Lower Na(+)-H+ antiport activity in vascular smooth muscle cells of Wistar-Kyoto rats than spontaneously hypertensive and Wistar rats.

To determine whether increased Na(+)-H+ antiport activity in vascular smooth muscle cells may relate to the pathogenesis of hypertension in the spontaneously hypertensive rat (SHR), we monitored Na(+)-dependent alkalinization of acidified cells from the hypertensive strain and two normotensive controls, the Wistar-Kyoto rat (WKY) and the Wistar rat. Changes in intracellular pH (pHi) of cultured aortic cells were measured using the fluorescent probe 2',7'-bis(carboxyethyl)-5,6-carboxyfluorescein (BCECF).

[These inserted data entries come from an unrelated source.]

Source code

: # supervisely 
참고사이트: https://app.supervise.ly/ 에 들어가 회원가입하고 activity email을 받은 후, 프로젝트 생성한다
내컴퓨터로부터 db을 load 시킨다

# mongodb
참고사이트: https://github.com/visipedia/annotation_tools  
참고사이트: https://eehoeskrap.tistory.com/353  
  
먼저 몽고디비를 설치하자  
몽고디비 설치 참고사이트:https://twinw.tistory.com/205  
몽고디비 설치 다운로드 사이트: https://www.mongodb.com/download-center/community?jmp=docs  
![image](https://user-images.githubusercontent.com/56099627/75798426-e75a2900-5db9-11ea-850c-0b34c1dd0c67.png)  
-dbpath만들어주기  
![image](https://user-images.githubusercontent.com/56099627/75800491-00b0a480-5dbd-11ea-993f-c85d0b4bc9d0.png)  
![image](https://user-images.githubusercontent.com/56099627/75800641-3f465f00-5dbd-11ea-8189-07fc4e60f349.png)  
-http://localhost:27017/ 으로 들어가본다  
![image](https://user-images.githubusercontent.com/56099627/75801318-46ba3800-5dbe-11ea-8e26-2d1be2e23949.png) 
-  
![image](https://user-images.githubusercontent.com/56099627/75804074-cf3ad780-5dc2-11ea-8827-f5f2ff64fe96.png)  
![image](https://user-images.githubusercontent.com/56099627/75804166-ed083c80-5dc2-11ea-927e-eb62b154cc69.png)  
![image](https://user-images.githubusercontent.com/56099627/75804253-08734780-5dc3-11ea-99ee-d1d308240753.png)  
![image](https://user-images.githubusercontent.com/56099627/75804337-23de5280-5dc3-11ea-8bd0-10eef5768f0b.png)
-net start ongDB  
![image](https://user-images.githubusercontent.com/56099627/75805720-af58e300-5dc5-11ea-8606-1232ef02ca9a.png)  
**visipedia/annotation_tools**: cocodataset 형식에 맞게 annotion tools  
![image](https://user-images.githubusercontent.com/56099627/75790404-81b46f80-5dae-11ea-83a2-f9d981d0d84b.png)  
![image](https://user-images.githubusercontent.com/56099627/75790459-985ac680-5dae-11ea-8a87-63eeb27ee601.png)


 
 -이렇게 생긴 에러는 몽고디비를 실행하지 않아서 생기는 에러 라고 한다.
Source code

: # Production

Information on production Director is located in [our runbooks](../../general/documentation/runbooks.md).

The initial maximal reaction velocity of Na(+)-dependent alkalinization was significantly higher in SHR and Wistar than WKY cells. Similar results were obtained for the maximal velocity of the proton equivalent efflux: SHR, 7.51 +/- 0.71; Wistar, 9.14 +/- 0.85; WKY, 4.38 +/- 0.55 mmol H+/liter x 10 s. There were no differences in the basal pHi or cellular buffering power among the three rat strains. These findings indicate that the activity of the Na(+)-H+ antiport is higher in SHR vascular smooth muscle cells than in WKY cells. However, by itself, this difference cannot explain the hypertensive process in the SHR, since this transport system is also higher in vascular cells of the Wistar rat.